Un virus, des polémiques
En ce début d’année 2024, alors que le monde s’efforce de tourner la page du Covid-19, l’Algérie, elle, semble coincée dans un marasme gouvernemental. Les promesses de vaccination massive se sont évaporées comme un mirage dans le désert, et le bilan de cette gestion chaotique est particulièrement amer.
Lourdes conséquences économiques
Ajoutons à cela une économie à plat, des confinements brutaux, et on comprend mieux pourquoi de nombreux Algériens se sentent trahis.
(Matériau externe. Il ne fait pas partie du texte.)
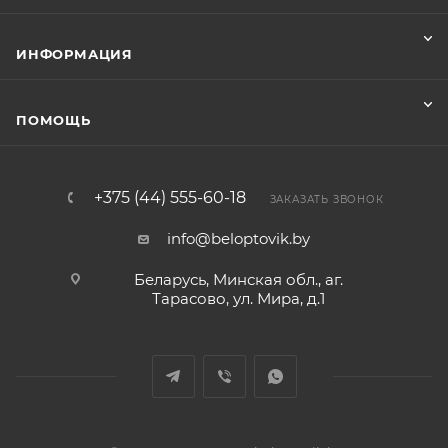
ИНФОРМАЦИЯ
ПОМОЩЬ
+375 (44) 555-60-18
ЗАКАЗАТЬ ЗВОНОК
info@beloptovik.by
Беларусь, Минская обл., аг.
Тарасово, ул. Мира, д.1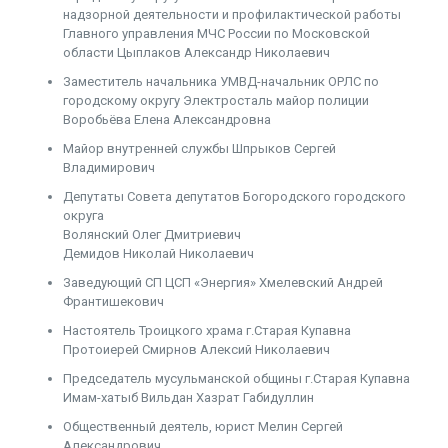
надзорной деятельности и профилактической работы
Главного управления МЧС России по Московской
области Цыплаков Александр Николаевич
Заместитель начальника УМВД-начальник ОРЛС по
городскому округу Электросталь майор полиции
Воробьёва Елена Александровна
Майор внутренней службы Шпрыков Сергей
Владимирович
Депутаты Совета депутатов Богородского городского
округа
Волянский Олег Дмитриевич
Демидов Николай Николаевич
Заведующий СП ЦСП «Энергия» Хмелевский Андрей
Франтишекович
Настоятель Троицкого храма г.Старая Купавна
Протоиерей Смирнов Алексий Николаевич
Председатель мусульманской общины г.Старая Купавна
Имам-хатыб Вильдан Хазрат Габидуллин
Общественный деятель, юрист Мелин Сергей
Александрович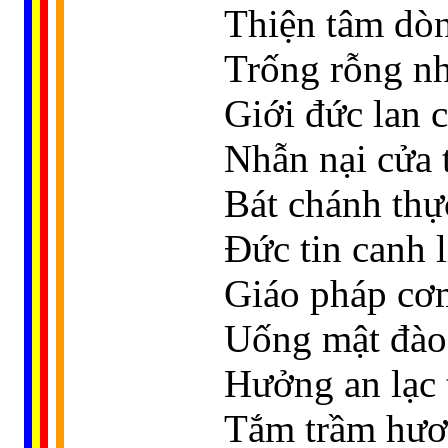
Thiện tâm dòn
Trống rỗng nh
Giới đức lan 
Nhẫn nại cửa 
Bát chánh thự
Ðức tin canh l
Giáo pháp cơ
Uống mật đào 
Hưởng an lạc 
Tắm trầm hươ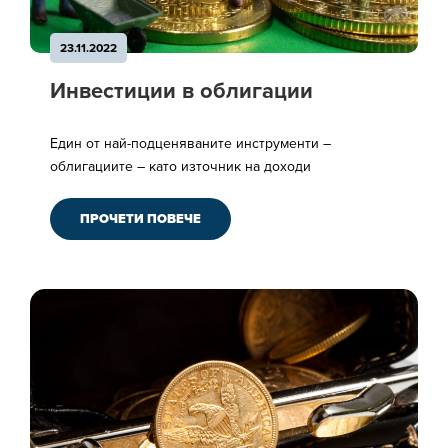
23.11.2022
Инвестиции в облигации
Един от най-подценяваните инструменти –
облигациите – като източник на доходи
ПРОЧЕТИ ПОВЕЧЕ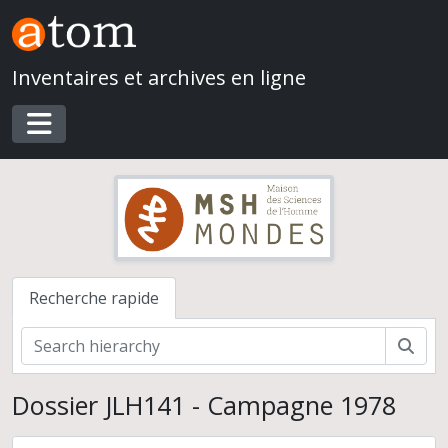
Skip to main content
Inventaires et archives en ligne
Toggle navigation
Recherche rapide
Rech
Dossier JLH141 - Campagne 1978
Jean-Louis Huot. Du Village à l'État au Proche- et Moyen-Orient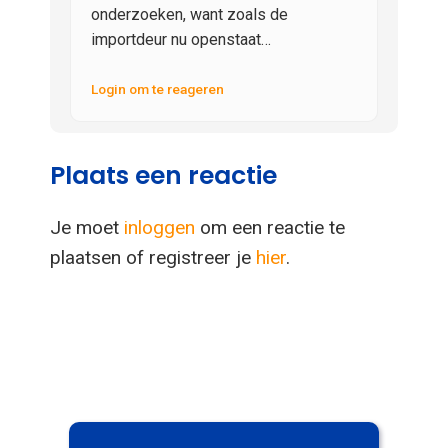
onderzoeken, want zoals de
importdeur nu openstaat…
Login om te reageren
Plaats een reactie
Je moet
inloggen
om een reactie te
plaatsen of registreer je
hier
.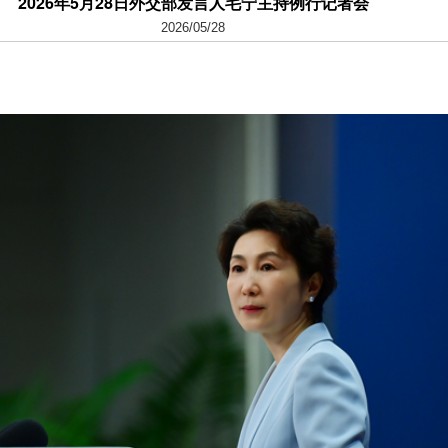
2026年5月28日外交部发言人毛宁主持例行记者会
2026/05/28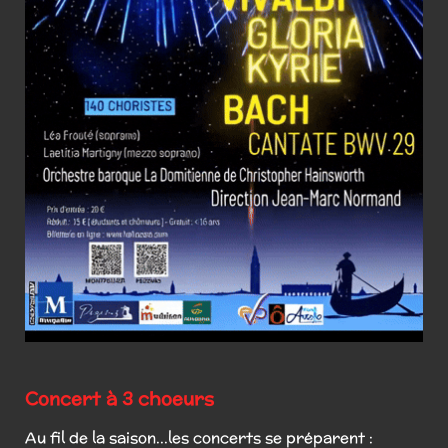
Concert à 3 choeurs
Au fil de la saison...les concerts se préparent :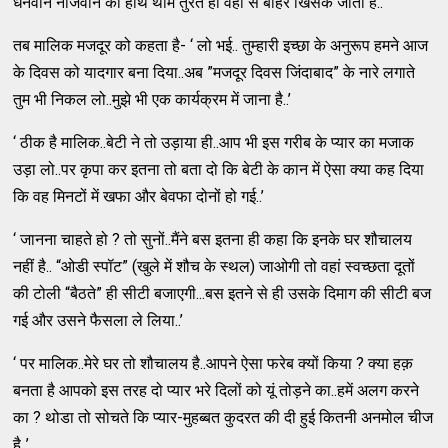
धनवान नौजवान का हाथ थाम तुरंत ही वहां से बाहर खिसक जाती है..
तब मालिक मजदूर को कहता है- ‘ लो भई.. तुम्हारी इच्छा के अनुरूप हमने आज
के दिवस को यादगार बना दिया..अब ”मजदूर दिवस जिंदाबाद” के नारे लगाते
तुम भी निकल लो..मुझे भी एक कार्यक्रम में जाना है..’
‘ ठीक है मालिक..बेटी ने तो उड़ाया ही..आप भी इस गरीब के प्यार का मजाक
उड़ा लो..पर कृपा कर इतना तो बता दो कि बेटी के कान में ऐसा क्या कह दिया
कि वह मिनटों में खफा और बेवफा दोनों हो गई..’
‘ जानना चाहते हो ? तो सुनों..मैंने बस इतना ही कहा कि इनके घर शौचालय
नहीं है.. “ओडी स्पॉट” (खुले में शौच के स्थल) जाओगी तो वहां स्वच्छता दूतों
की टोली “बैठते” ही सीटी बजाएगी...बस इतने से ही उसके दिमाग की सीटी बज
गई और उसने फैसला ले लिया..’
‘ पर मालिक..मेरे घर तो शौचालय है..आपने ऐसा फरेब क्यों किया ? क्या हक़
बनता है आपको इस तरह दो प्यार भरे दिलों को यूं तोड़ने का..हमें अलग करने
का ? थोडा तो सोचते कि प्यार-मुहब्बत कुदरत की दी हुई कितनी अनमोल चीज
है..’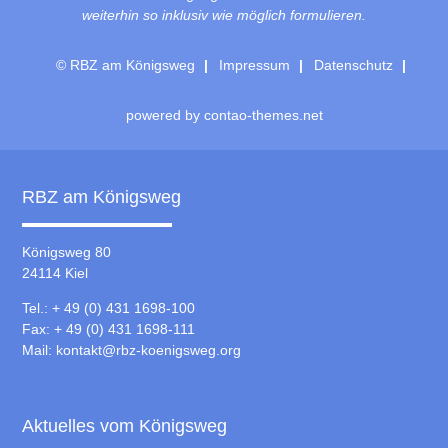
weiterhin so inklusiv wie möglich formulieren.
© RBZ am Königsweg
Impressum
Datenschutz
powered by
contao-themes.net
RBZ am Königsweg
Königsweg 80
24114 Kiel
Tel.: + 49 (0) 431 1698-100
Fax: + 49 (0) 431 1698-111
Mail:
kontakt@rbz-koenigsweg.org
Aktuelles vom Königsweg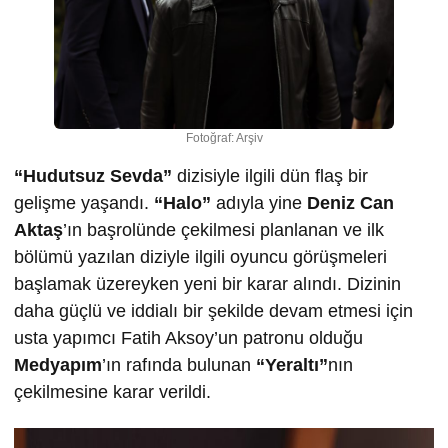
Fotoğraf: Arşiv
“Hudutsuz Sevda”
dizisiyle ilgili dün flaş bir
gelişme yaşandı.
“Halo”
adıyla yine
Deniz Can
Aktaş
’ın başrolünde çekilmesi planlanan ve ilk
bölümü yazılan diziyle ilgili oyuncu görüşmeleri
başlamak üzereyken yeni bir karar alındı. Dizinin
daha güçlü ve iddialı bir şekilde devam etmesi için
usta yapımcı Fatih Aksoy’un patronu olduğu
Medyapım
’ın rafında bulunan
“Yeraltı”
nın
çekilmesine karar verildi.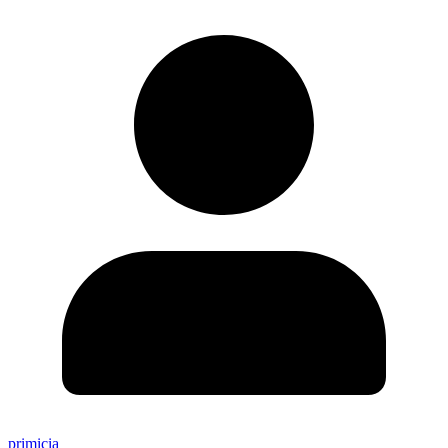
primicia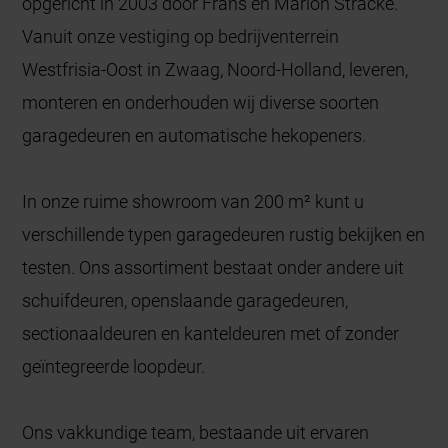
opgericht in 2003 door Frans en Marion Stracke.
Vanuit onze vestiging op bedrijventerrein
Westfrisia-Oost in Zwaag, Noord-Holland, leveren,
monteren en onderhouden wij diverse soorten
garagedeuren en automatische hekopeners.
In onze ruime showroom van 200 m² kunt u
verschillende typen garagedeuren rustig bekijken en
testen. Ons assortiment bestaat onder andere uit
schuifdeuren, openslaande garagedeuren,
sectionaaldeuren en kanteldeuren met of zonder
geïntegreerde loopdeur.
Ons vakkundige team, bestaande uit ervaren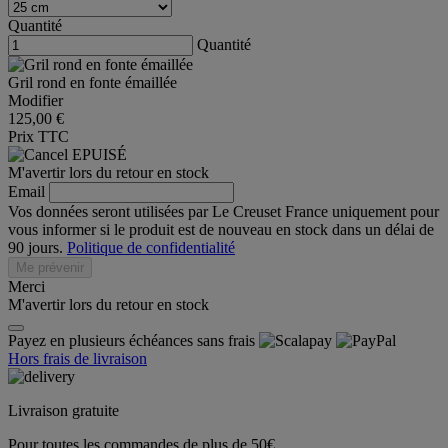
Quantité
Quantité
Gril rond en fonte émaillée
Modifier
125,00 €
Prix TTC
EPUISÉ
M'avertir lors du retour en stock
Email
Vos données seront utilisées par Le Creuset France uniquement pour
vous informer si le produit est de nouveau en stock dans un délai de
90 jours.
Politique de confidentialité
Me prévenir
Merci
M'avertir lors du retour en stock
Payez en plusieurs échéances sans frais
Hors frais de livraison
Livraison gratuite
Pour toutes les commandes de plus de 50€.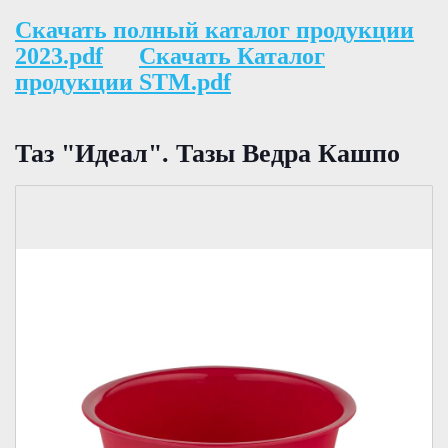
Скачать полный каталог продукции
2023.pdf
Скачать Каталог
продукции STM.pdf
Таз "Идеал". Тазы Ведра Кашпо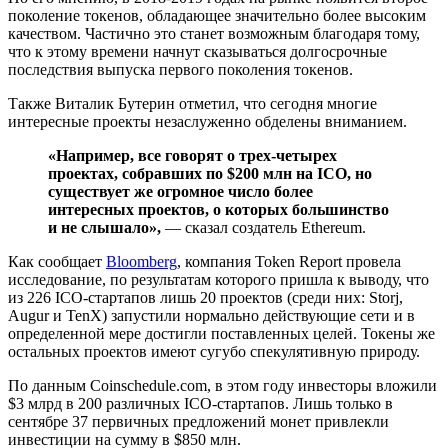
поколение токенов, обладающее значительно более высоким
качеством. Частично это станет возможным благодаря тому,
что к этому времени начнут сказываться долгосрочные
последствия выпуска первого поколения токенов.
Также Виталик Бутерин отметил, что сегодня многие
интересные проекты незаслуженно обделены вниманием.
«Например, все говорят о трех-четырех
проектах, собравших по $200 млн на ICO, но
существует же огромное число более
интересных проектов, о которых большинство
и не слышало»,
— сказал создатель Ethereum.
Как сообщает
Bloomberg
, компания Token Report провела
исследование, по результатам которого пришла к выводу, что
из 226 ICO-стартапов лишь 20 проектов (среди них: Storj,
Augur и TenX) запустили нормально действующие сети и в
определенной мере достигли поставленных целей. Токены же
остальных проектов имеют сугубо спекулятивную природу.
По данным Coinschedule.com, в этом году инвесторы вложили
$3 млрд в 200 различных ICO-стартапов. Лишь только в
сентябре 37 первичных предложений монет привлекли
инвестиции на сумму в $850 млн.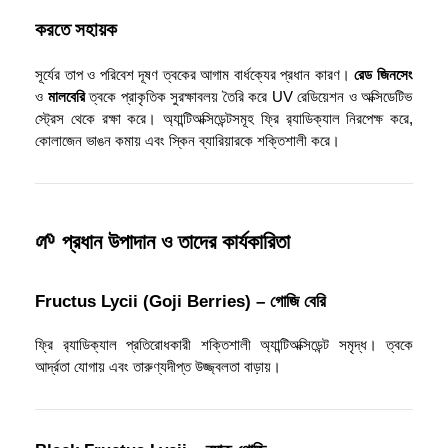
করতে সহায়ক
সূর্যের তাপ ও পরিবেশ দূষণ ত্বকের আগাম বার্ধক্যের প্রধান কারণ।
রেড জিনসেং
ও
মালবেরি
ত্বকে প্রাকৃতিক সুরক্ষাবলয় তৈরি করে UV রেডিয়েশন ও অক্সিডেটিভ
স্ট্রেস থেকে রক্ষা করে। অ্যান্টিঅক্সিডেন্টসমূহ ফ্রি র‌্যাডিক্যাল নিরপেক্ষ করে,
কোলাজেন ভাঙন কমায় এবং স্কিন ব্যারিয়ারকে শক্তিশালী করে।
🌱 প্রধান উপাদান ও তাদের কার্যকারিতা
Fructus Lycii (Goji Berries) – গোজি বেরি
ফ্রি র‌্যাডিক্যাল প্রতিরোধকারী শক্তিশালী অ্যান্টিঅক্সিডেন্ট সমৃদ্ধ। ত্বকে
আর্দ্রতা যোগায় এবং তারুণ্যদীপ্ত উজ্জ্বলতা বাড়ায়।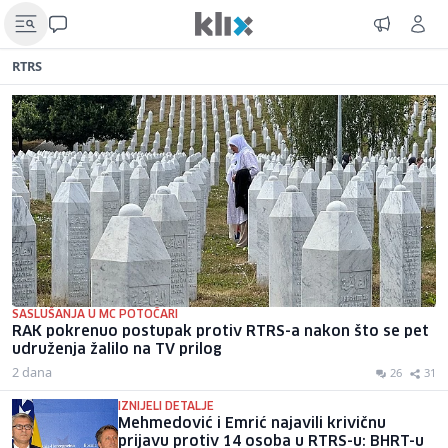
RTRS
SASLUŠANJA U MC POTOČARI
RAK pokrenuo postupak protiv RTRS-a nakon što se pet
udruženja žalilo na TV prilog
2 dana
26
31
IZNIJELI DETALJE
Mehmedović i Emrić najavili krivičnu
prijavu protiv 14 osoba u RTRS-u: BHRT-u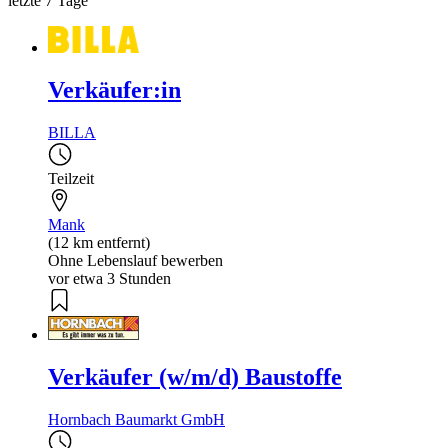
letzte 7 Tage
Verkäufer:in
BILLA
Teilzeit
Mank
(12 km entfernt)
Ohne Lebenslauf bewerben
vor etwa 3 Stunden
Verkäufer (w/m/d) Baustoffe
Hornbach Baumarkt GmbH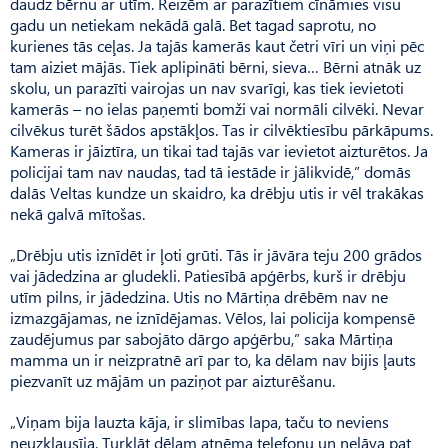
daudz bērnu ar utīm. Reizēm ar parazītiem cīnāmies visu
gadu un netiekam nekādā galā. Bet tagad saprotu, no
kurienes tās ceļas. Ja tajās kamerās kaut četri vīri un viņi pēc
tam aiziet mājās. Tiek aplipināti bērni, sieva… Bērni atnāk uz
skolu, un parazīti vairojas un nav svarīgi, kas tiek ievietoti
kamerās – no ielas paņemti bomži vai normāli cilvēki. Nevar
cilvēkus turēt šādos apstākļos. Tas ir cilvēktiesību pārkāpums.
Kameras ir jāiztīra, un tikai tad tajās var ievietot aizturētos. Ja
policijai tam nav naudas, tad tā iestāde ir jālikvidē,” domās
dalās Veltas kundze un skaidro, ka drēbju utis ir vēl trakākas
nekā galvā mītošas.
„Drēbju utis iznīdēt ir ļoti grūti. Tās ir jāvāra teju 200 grādos
vai jādedzina ar gludekli. Patiesībā apģērbs, kurš ir drēbju
utīm pilns, ir jādedzina. Utis no Mārtiņa drēbēm nav ne
izmazgājamas, ne iznīdējamas. Vēlos, lai policija kompensē
zaudējumus par sabojāto dārgo apģērbu,” saka Mārtiņa
mamma un ir neizpratnē arī par to, ka dēlam nav bijis ļauts
piezvanīt uz mājām un paziņot par aizturēšanu.
„Viņam bija lauzta kāja, ir slimības lapa, taču to neviens
neuzklausīja. Turklāt dēlam atņēma telefonu un neļāva pat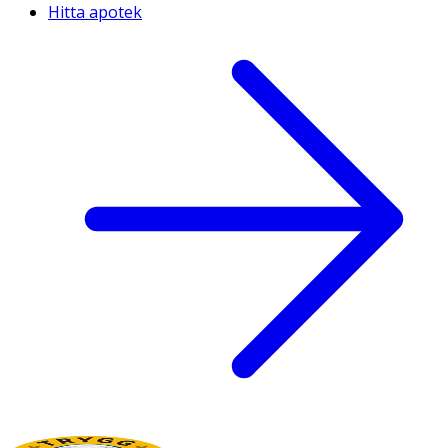
Hitta apotek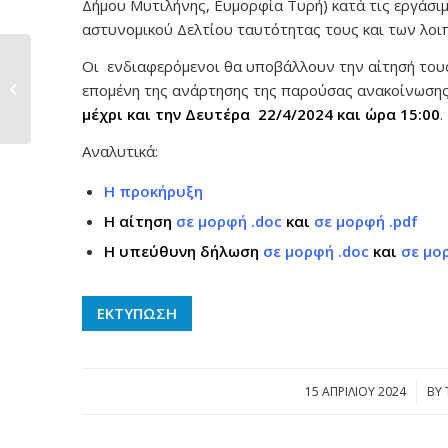
Δήμου Μυτιλήνης, Ευμορφία Τυρή) κατά τις εργάσι
αστυνομικού Δελτίου ταυτότητας τους και των λοιπ
Οι ενδιαφερόμενοι θα υποβάλλουν την αίτησή τους
Πρόεδρος της
Επιτροπής Ανάπτυξης
επομένη της ανάρτησης της παρούσας ανακοίνωσης
και Υποστήριξης...
μέχρι και την Δευτέρα 22/4/2024 και ώρα 15:00
.
Αναλυτικά:
Η προκήρυξη
Η αίτηση
σε μορφή .doc
και
σε μορφή .pdf
Η υπεύθυνη δήλωση
σε μορφή .doc
και
σε μο
ΕΚΤΥΠΩΣΗ
15 ΑΠΡΙΛΊΟΥ 2024
/
BY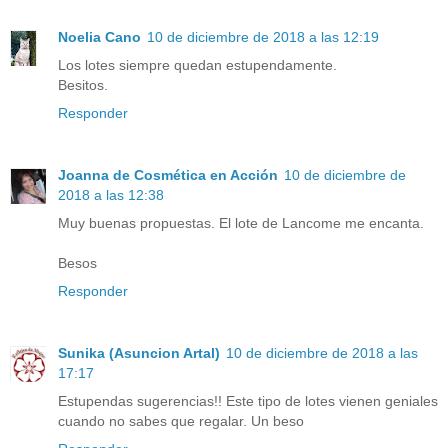
Noelia Cano
10 de diciembre de 2018 a las 12:19
Los lotes siempre quedan estupendamente.
Besitos.
Responder
Joanna de Cosmética en Acción
10 de diciembre de
2018 a las 12:38
Muy buenas propuestas. El lote de Lancome me encanta.
Besos
Responder
Sunika (Asuncion Artal)
10 de diciembre de 2018 a las
17:17
Estupendas sugerencias!! Este tipo de lotes vienen geniales
cuando no sabes que regalar. Un beso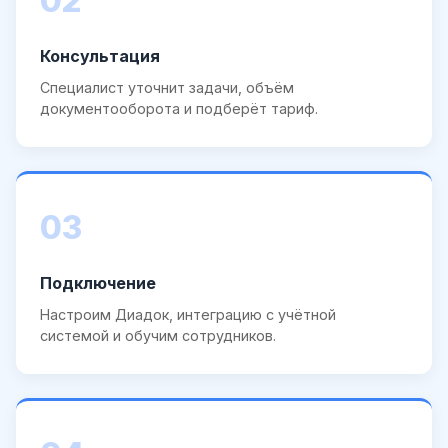
02
Консультация
Специалист уточнит задачи, объём
документооборота и подберёт тариф.
03
Подключение
Настроим Диадок, интеграцию с учётной
системой и обучим сотрудников.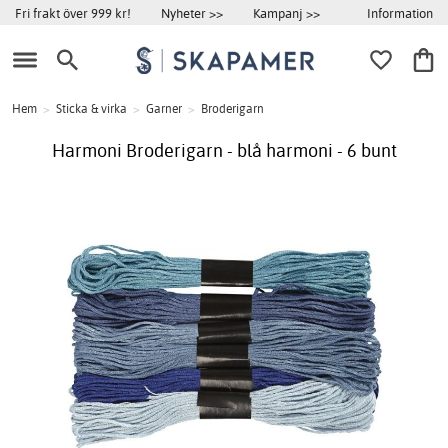
Information
Fri frakt över 999 kr!
Nyheter >>
Kampanj >>
Hem
>
Sticka & virka
>
Garner
>
Broderigarn
Harmoni Broderigarn - blå harmoni - 6 bunt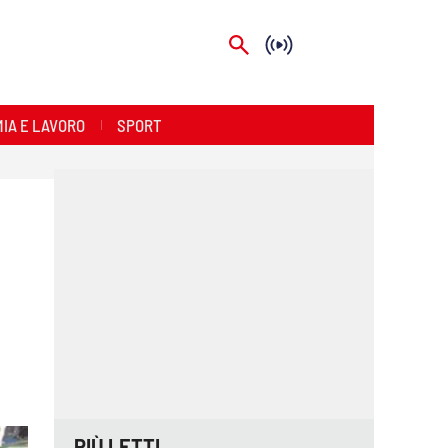
IA E LAVORO
SPORT
PIÙ LETTI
En lieu et place d’un plan de relance ambitieux, nos dirigeants ont préféré s’enliser dans des discours pompeux. Les aides tardent, les travailleurs précaires sont livrés à eux-mêmes, et les établissements de santé sont à bout de souffle, absents du champ de bataille contre le virus.
La colère gronde
La colère monte dans les chaumières et sur les réseaux sociaux. On aurait pu croire que notre gouvernement apprendrait de ses erreurs, mais la réalité est bien plus tragique. Entre les scandales de corruption qui nous rappellent que l’argent du contribuable s’évapore comme la rosée au soleil et les tergiversations sur les mesures sanitaires, on se demande qui dirige vraiment ce pays.
Une population désabusée
Les jeunes, particulièrement, sont en quête de sens dans ce contexte précaire. Ils n’en peuvent plus de voir leurs rêves piétinés par une classe politique qui semble déconnectée de la réalité. La jeunesse algérienne, à tort ou à raison, espère un renouveau qu’elle peine à trouver, en attendant, elle n’a d’autre choix que de faire face à une gestion calamiteuse.
Un avenir incertain
Au final, il est légitime de se demander si le meilleur reste à venir. Les promesses d’un futur radieux s’évaporent, laissant place au désespoir et à la désillusion. Alors que d’autres pays avancent vers une sortie de crise, l’Algérie, quant à elle, semble rester sur le quai, regardant passer le train du progrès.
En conclusion, le Covid-19 ne devrait pas être l’excuse d’un gouvernement incompétent. Les Algériens ont besoin d’action, de résultats, et non de discours vides. Une nouvelle vague de colère s’annonce, et elle ne pourrait être que le début d’un véritable sursaut.